YOUR GOAL = Of all the lines below, output only those starting at the one with "Fully integrated into" and ending at the one with "integration when ready", both ends included, exactly as written.

****

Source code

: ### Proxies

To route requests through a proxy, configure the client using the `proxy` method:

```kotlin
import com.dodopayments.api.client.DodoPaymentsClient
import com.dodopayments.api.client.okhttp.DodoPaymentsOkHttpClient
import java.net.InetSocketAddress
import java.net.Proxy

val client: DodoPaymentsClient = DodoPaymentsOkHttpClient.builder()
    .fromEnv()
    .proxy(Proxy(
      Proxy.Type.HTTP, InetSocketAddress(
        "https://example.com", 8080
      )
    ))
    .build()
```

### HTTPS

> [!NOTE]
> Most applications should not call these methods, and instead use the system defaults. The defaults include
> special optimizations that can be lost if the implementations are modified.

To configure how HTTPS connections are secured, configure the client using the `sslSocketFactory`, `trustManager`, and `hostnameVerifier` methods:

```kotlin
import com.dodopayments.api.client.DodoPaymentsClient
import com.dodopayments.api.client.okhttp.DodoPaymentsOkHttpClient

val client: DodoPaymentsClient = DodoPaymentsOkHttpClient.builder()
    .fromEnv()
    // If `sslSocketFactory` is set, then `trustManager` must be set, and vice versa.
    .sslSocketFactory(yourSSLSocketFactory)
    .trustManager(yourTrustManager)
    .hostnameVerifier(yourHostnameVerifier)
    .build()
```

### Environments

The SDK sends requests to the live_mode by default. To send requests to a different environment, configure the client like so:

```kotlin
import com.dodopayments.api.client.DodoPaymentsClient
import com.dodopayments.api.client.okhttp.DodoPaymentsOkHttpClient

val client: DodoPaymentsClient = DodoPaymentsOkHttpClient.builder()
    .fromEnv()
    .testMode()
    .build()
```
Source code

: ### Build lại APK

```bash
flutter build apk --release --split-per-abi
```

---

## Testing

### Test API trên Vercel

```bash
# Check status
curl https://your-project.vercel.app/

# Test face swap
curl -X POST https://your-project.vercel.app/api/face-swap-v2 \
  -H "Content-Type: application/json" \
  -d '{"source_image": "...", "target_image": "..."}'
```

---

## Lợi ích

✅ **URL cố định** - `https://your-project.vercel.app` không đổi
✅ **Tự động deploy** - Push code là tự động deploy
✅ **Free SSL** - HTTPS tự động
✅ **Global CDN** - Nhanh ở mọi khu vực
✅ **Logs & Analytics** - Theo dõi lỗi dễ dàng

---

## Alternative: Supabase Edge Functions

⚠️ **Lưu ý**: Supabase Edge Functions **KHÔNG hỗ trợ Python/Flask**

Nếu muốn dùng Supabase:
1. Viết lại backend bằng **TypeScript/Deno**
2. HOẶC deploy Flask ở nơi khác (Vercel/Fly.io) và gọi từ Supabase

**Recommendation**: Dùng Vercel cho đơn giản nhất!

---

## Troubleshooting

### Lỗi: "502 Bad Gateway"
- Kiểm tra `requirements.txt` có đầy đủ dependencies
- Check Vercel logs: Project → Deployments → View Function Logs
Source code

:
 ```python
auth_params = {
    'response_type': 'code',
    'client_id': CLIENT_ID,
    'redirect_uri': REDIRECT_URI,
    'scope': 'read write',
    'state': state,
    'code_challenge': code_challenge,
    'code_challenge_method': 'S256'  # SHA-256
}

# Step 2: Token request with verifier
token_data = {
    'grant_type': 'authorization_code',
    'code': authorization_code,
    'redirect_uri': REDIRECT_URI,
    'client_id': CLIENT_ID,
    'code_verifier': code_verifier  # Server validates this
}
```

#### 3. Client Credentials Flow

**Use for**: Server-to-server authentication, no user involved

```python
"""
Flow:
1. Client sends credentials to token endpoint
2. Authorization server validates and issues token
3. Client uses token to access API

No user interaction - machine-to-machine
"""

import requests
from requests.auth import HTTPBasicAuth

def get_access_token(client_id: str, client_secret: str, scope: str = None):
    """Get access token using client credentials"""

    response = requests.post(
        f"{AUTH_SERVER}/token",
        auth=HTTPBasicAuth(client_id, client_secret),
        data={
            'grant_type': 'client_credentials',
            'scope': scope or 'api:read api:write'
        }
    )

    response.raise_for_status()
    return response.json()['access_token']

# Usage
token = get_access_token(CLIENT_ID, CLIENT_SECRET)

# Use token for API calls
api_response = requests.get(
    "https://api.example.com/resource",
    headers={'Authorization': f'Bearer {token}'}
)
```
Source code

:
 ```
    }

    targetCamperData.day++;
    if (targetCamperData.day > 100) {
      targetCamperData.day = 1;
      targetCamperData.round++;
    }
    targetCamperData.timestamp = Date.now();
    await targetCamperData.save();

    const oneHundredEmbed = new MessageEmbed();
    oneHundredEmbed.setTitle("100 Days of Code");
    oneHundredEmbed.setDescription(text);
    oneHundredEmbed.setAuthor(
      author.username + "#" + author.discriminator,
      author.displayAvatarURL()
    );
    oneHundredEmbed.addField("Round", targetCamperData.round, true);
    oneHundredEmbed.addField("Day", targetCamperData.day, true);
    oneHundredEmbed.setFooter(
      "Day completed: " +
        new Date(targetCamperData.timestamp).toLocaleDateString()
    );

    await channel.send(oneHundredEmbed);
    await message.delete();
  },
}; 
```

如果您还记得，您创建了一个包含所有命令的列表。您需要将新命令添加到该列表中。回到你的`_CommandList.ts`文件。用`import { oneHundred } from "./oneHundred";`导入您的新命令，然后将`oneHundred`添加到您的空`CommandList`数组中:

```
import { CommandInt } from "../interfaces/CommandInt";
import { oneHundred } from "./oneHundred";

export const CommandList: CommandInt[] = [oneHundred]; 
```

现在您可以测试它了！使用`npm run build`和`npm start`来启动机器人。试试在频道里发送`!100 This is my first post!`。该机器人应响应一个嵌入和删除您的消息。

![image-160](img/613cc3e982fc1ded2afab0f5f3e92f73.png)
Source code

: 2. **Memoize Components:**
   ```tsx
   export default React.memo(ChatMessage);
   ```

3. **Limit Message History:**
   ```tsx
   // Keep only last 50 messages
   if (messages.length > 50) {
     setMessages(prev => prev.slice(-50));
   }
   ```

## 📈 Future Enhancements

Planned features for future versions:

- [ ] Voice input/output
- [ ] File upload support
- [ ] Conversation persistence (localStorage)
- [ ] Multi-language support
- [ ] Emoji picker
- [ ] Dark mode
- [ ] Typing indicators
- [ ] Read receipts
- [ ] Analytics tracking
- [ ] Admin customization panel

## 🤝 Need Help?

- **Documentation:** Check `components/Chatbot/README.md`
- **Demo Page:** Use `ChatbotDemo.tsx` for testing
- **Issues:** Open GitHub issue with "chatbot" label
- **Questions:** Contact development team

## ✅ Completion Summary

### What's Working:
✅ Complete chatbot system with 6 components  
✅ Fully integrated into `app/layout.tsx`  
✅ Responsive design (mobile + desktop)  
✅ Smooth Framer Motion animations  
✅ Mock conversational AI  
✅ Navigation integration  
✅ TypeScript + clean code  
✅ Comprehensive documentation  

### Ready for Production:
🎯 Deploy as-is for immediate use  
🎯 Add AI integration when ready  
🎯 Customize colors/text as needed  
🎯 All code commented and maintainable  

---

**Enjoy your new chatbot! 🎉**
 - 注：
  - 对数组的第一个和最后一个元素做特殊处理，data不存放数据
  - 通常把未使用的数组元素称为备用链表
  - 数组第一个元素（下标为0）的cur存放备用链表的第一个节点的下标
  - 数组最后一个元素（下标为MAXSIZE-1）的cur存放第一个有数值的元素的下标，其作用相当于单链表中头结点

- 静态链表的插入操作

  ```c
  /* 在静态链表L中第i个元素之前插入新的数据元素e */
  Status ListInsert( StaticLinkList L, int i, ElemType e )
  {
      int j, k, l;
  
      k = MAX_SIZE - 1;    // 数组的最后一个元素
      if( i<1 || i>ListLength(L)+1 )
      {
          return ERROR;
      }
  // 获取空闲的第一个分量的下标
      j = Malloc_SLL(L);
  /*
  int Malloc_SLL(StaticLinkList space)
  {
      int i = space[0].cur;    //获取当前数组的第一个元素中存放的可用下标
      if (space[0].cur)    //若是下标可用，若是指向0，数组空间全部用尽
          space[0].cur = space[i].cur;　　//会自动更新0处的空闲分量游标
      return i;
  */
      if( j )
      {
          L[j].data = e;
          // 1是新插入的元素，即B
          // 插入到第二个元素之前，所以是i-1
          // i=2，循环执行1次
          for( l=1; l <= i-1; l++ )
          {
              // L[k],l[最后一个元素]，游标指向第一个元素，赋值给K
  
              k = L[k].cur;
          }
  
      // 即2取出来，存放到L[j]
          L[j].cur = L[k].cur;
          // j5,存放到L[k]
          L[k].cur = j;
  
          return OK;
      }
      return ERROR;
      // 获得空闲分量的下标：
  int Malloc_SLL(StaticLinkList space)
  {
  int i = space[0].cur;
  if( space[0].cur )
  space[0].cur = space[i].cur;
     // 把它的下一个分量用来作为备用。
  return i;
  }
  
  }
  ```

****

TASK RESULT =
✅ Fully integrated into `app/layout.tsx`  
✅ Responsive design (mobile + desktop)  
✅ Smooth Framer Motion animations  
✅ Mock conversational AI  
✅ Navigation integration  
✅ TypeScript + clean code  
✅ Comprehensive documentation  

### Ready for Production:
🎯 Deploy as-is for immediate use  
🎯 Add AI integration when ready  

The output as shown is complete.